Their O-line wasn’t doing good, so they traded for Duane Brown. They needed a tight end a while back, so they traded for Jimmy Graham. When they wanted another defensive lineman, they traded for Sheldon Richardson. Oh, and they signed Dwight Freeney (something stubborn ol’ Ted would never do).
Let’s start with Freeney, since he’s the big-name, over-the-hill kind of guy Ted would never sign, but fans can’t seem to get enough of. Freeney was great, but he’s also 37 – that’s an age when your body hurts all the time if you sit at a desk all day, let along running full speed into 300 pound dudes that want to hurt you. “Yeah, but he had 8 sacks a couple years ago, that’s really good!” says the fan who calls Clay Matthews washed up.
Schneider picked him up for a $1M one-year deal (enough to pretty much pay the Packers entire practice squad) and for that big name, the team got 3 tackles (which Blake Martinez gets in a drive) and 3 sacks (which is the same number as Kyler Fackrell got this year). This came at the expense of a young guy being added to the roster to get critical developmental snaps. In this case, it probably would have meant no Reggie Gilbert for the Packers. And for what? So you could keep that old fart with a big name on your team for a year? This is why fans aren’t GMs.
But that wasn’t the most painful of the big decisions.
Duane Brown cost the Seahawks a 2nd and 3rd rounder. For a high-priced 32 year-old player – that’s stupidly short-sighted, especially when you consider that Ted gets guys like Bakhtiari, Lang, and Sitton in the 4th round.
Graham cost them a 1st round pick and Pro Bowl offensive lineman Max Unger, which could have been a big part of why the offensive line wasn’t playing well and required a trade for Duane Brown – see how these short-term moves have a domino effect?
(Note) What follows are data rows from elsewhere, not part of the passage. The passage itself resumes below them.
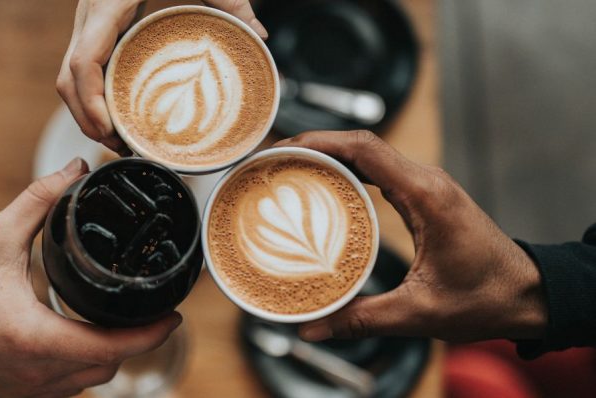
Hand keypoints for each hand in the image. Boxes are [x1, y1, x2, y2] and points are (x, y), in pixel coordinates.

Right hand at [56, 0, 267, 153]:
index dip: (89, 102)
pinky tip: (116, 113)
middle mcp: (88, 16)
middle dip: (87, 120)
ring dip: (86, 113)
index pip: (82, 62)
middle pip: (68, 81)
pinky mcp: (93, 29)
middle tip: (121, 147)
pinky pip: (80, 70)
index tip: (109, 129)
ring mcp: (86, 24)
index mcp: (106, 4)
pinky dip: (91, 96)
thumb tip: (259, 34)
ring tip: (120, 141)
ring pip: (68, 79)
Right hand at [274, 131, 547, 342]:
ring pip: (368, 154)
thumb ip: (362, 319)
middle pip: (360, 144)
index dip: (318, 141)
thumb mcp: (419, 312)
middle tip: (272, 162)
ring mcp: (425, 186)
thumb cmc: (487, 298)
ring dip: (328, 156)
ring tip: (287, 170)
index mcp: (426, 195)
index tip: (282, 148)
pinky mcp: (423, 197)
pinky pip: (378, 172)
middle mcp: (426, 181)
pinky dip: (346, 172)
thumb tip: (312, 327)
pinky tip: (322, 189)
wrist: (528, 295)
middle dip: (312, 145)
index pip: (365, 148)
When they needed a defensive lineman, they traded for Sheldon Richardson, which cost them a 2nd round pick plus a veteran receiver. Sheldon Richardson is prime talent, so a second rounder might not seem like a hefty price (unless you consider that Ted gets guys like Mike Daniels in the 4th round), but the kicker was that Richardson only had 1 year left on his deal (at a fully-guaranteed amount) and seems ready to jump back to his old team. That means that Seahawks gave up a 2nd round pick and a veteran receiver to borrow a defensive lineman for a year in which they didn’t even make the playoffs. He had a career low 1.5 sacks the year before they traded for him and that dipped to 1.0 sack in his lone year with the team. Dean Lowry was a 4th rounder and outperformed him (making a rookie deal wage).
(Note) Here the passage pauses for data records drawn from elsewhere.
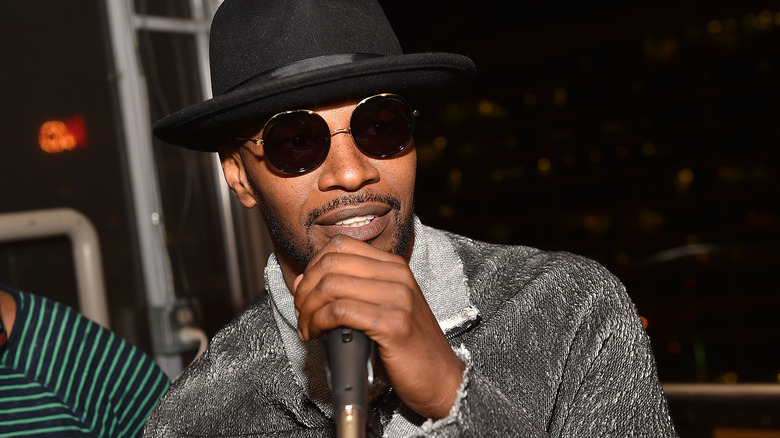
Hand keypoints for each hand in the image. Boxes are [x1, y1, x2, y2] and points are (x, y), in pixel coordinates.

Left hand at [293, 235, 464, 418]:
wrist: (441, 378)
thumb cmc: (407, 348)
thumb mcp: (381, 309)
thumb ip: (349, 290)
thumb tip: (304, 281)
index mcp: (394, 266)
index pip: (340, 246)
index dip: (313, 267)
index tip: (306, 292)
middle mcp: (397, 276)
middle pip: (331, 264)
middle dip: (305, 290)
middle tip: (302, 313)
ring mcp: (398, 297)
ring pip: (331, 286)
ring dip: (308, 309)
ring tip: (308, 327)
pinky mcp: (393, 323)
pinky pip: (340, 310)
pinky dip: (319, 322)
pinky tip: (318, 334)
So yeah, John Schneider may have won a Super Bowl, but I don’t want someone who makes “exciting” moves like this – I consider them more reckless than exciting.
You know what’s exciting? Scouting your #ss off an finding guys like Mike Daniels and David Bakhtiari in the 4th. Sifting through UDFAs to uncover future Pro Bowlers like Tramon Williams and Sam Shields.
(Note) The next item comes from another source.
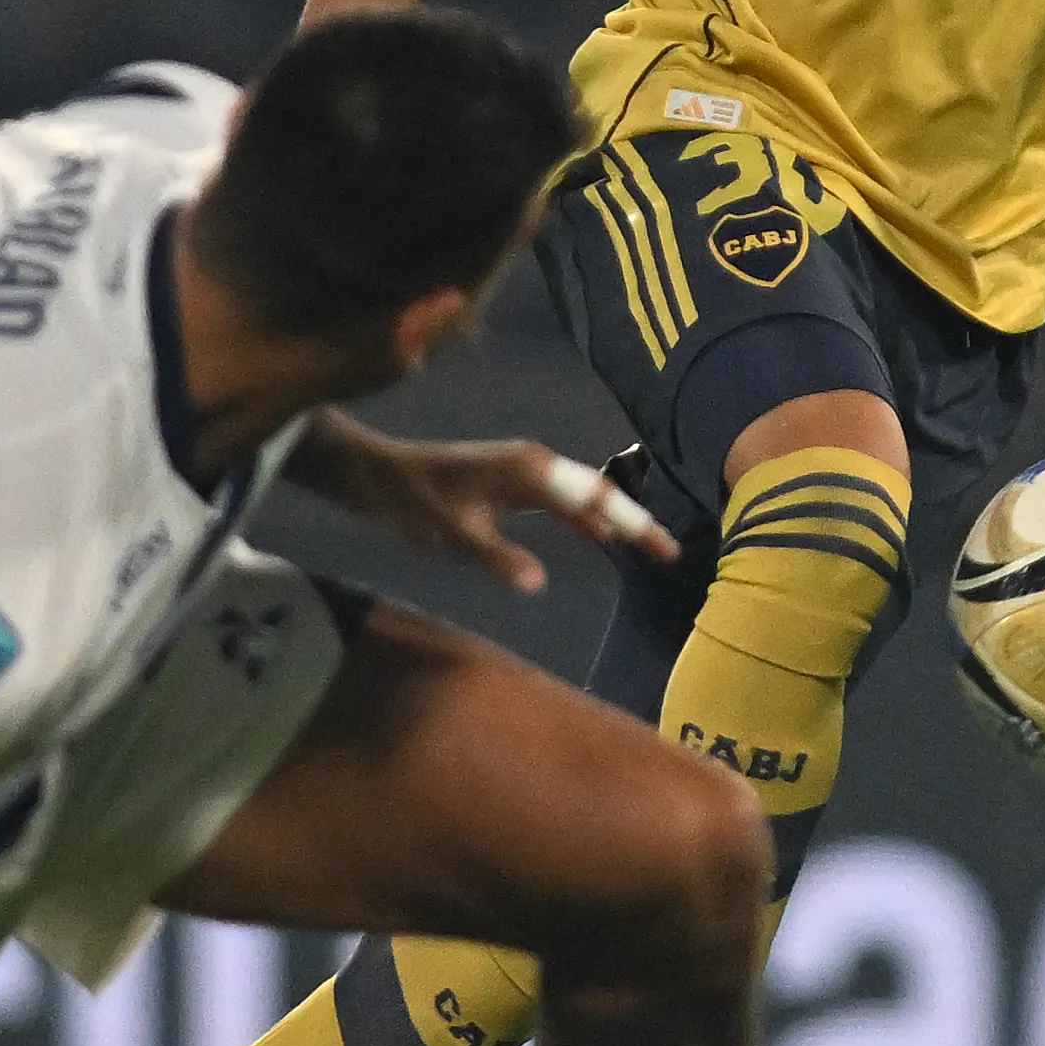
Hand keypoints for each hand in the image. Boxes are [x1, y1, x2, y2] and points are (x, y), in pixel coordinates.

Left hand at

That’s the kind of excitement I want – the kind that comes from working a proven program and depending on the acumen of your scouting and coaching staff to develop players in your system and manage the cap responsibly.
I want a boring GM.
1 thought on “No Thanks, John Schneider, I Want A Boring GM”
Six flags are closing all over the place. Maybe Daniel Snyder needs a job. He makes REALLY exciting decisions.